Foi a Rita que me transportou para uma parte considerável das férias grandes passadas na aldeia dos avós maternos (só escapavam os 15 dias de praia habituais, nos primeiros anos em Salir do Porto e Baleal e depois na minha Foz do Arelho...).
Aldeias sem água canalizada, com a luz eléctrica a não chegar a todas as casas e sem saneamento e até casas de banho...
Embora sempre me lembrasse da casa da avó com luz eléctrica (foi das primeiras pessoas da aldeia a ter esta modernidade, graças ao tio Zé, electricista...), adorava visitar de noite a casa dos Antunes, ainda iluminada pelos candeeiros de petróleo, por todo aquele jogo de sombras digno de qualquer palco, desde os corpos que se agigantavam nas paredes aos rostos que quase se tornavam fantasmagóricos, por serem iluminados por pontas.
O mais curioso é que todos tínhamos boas memórias do campo, que cheirava muito mais a liberdade que as praias (cheias de histórias de "fundões" e "correntes assassinas"...).

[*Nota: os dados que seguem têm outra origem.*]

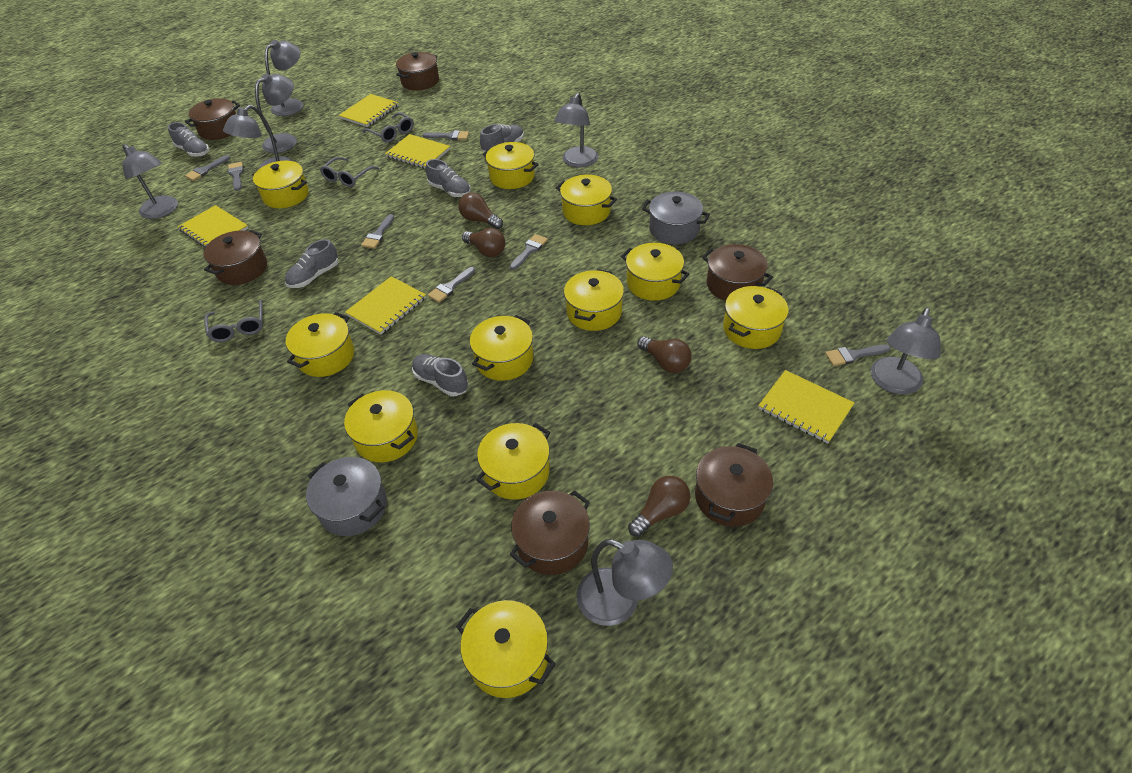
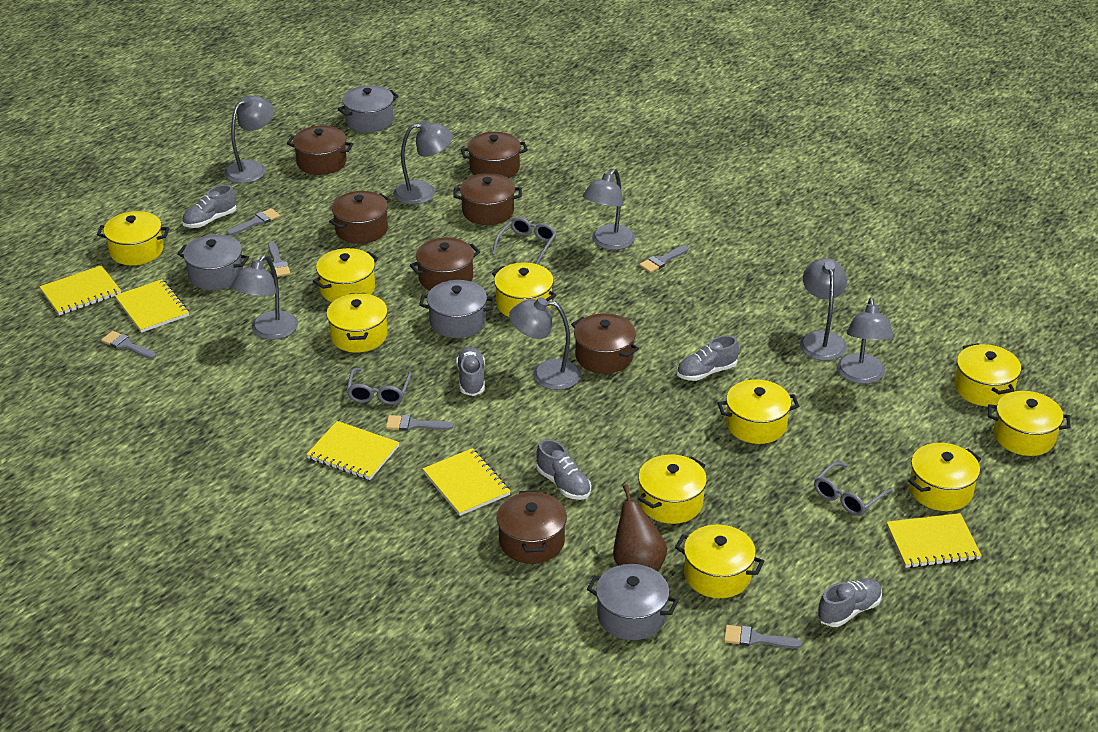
brown light bulb: 4 -> 0
brown pear: 0 -> 1
brown pot: 6 -> 7
grey brush: 7 -> 6
grey pot: 2 -> 4
yellow pot: 11 -> 10

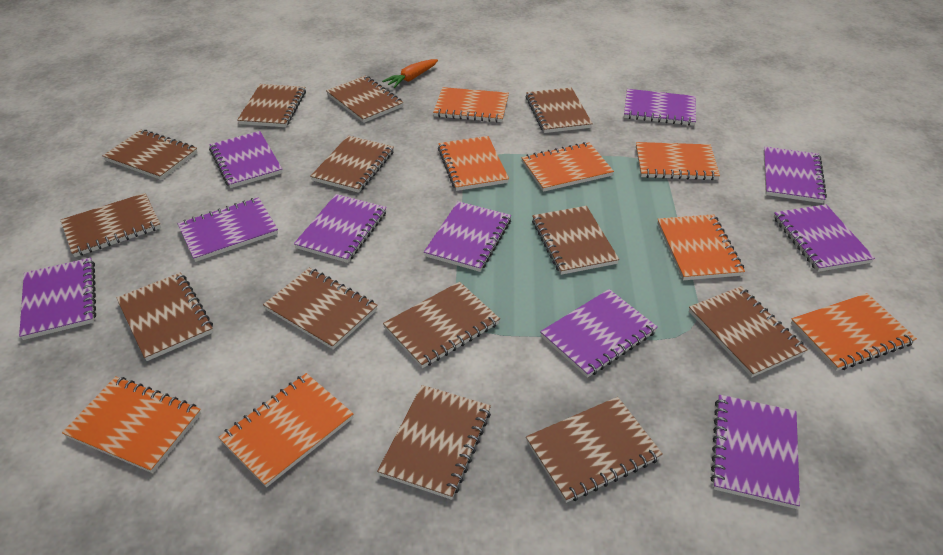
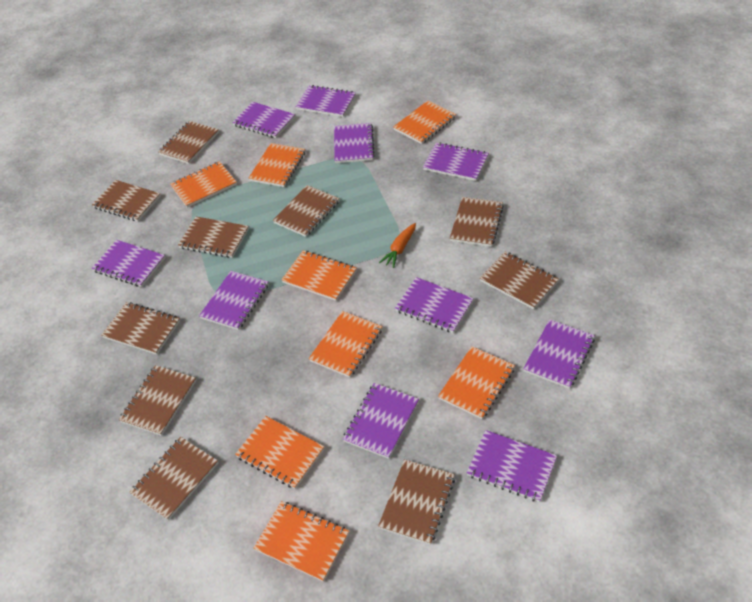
brown notebook: 13 -> 10

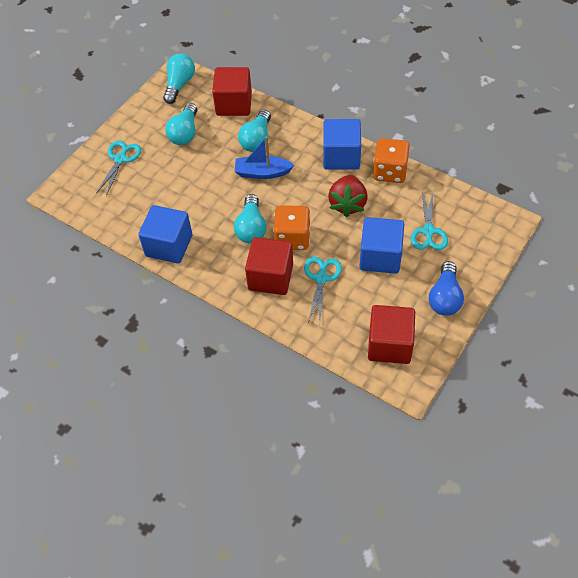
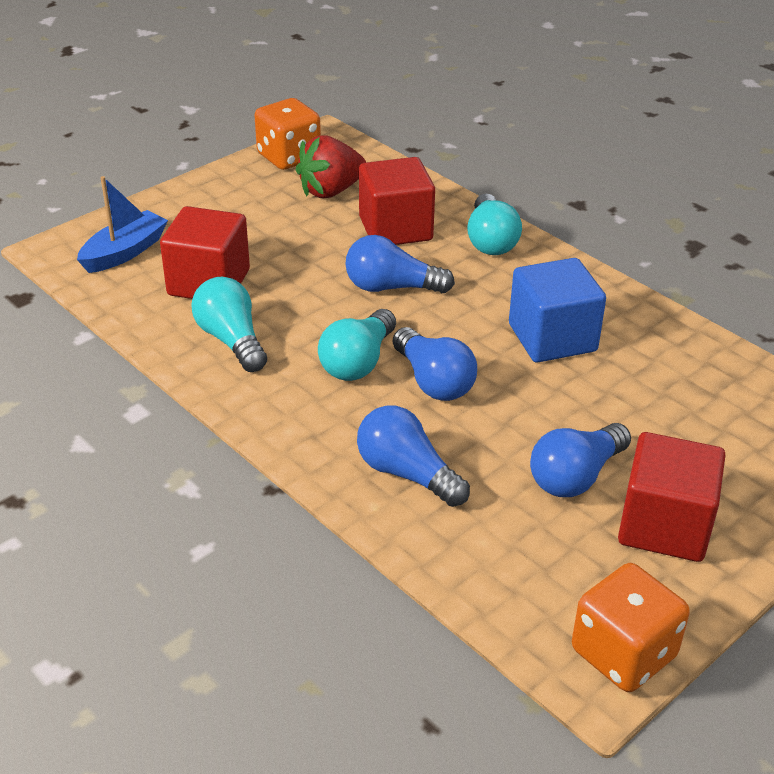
blue cube: 3 -> 1
blue light bulb: 1 -> 4
turquoise light bulb: 4 -> 3
turquoise scissors: 3 -> 0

Claro que a terceira pessoa era insistente e daí a nada lá estava ela a dizer que as fazendas agora era mato e era por isso que o país ardia tanto no Verão.
Eu e a Rita ainda fizemos mais um esforço, inglório, para mudar de conversa, mas apareceram mais duas pessoas e como estavam com uma vontade terrível de colocar uma corda no pescoço no pretenso líder da oposição, fomos fingindo que ouvíamos ao mesmo tempo que trocávamos olhares de cumplicidade...
(Óleo de August Macke)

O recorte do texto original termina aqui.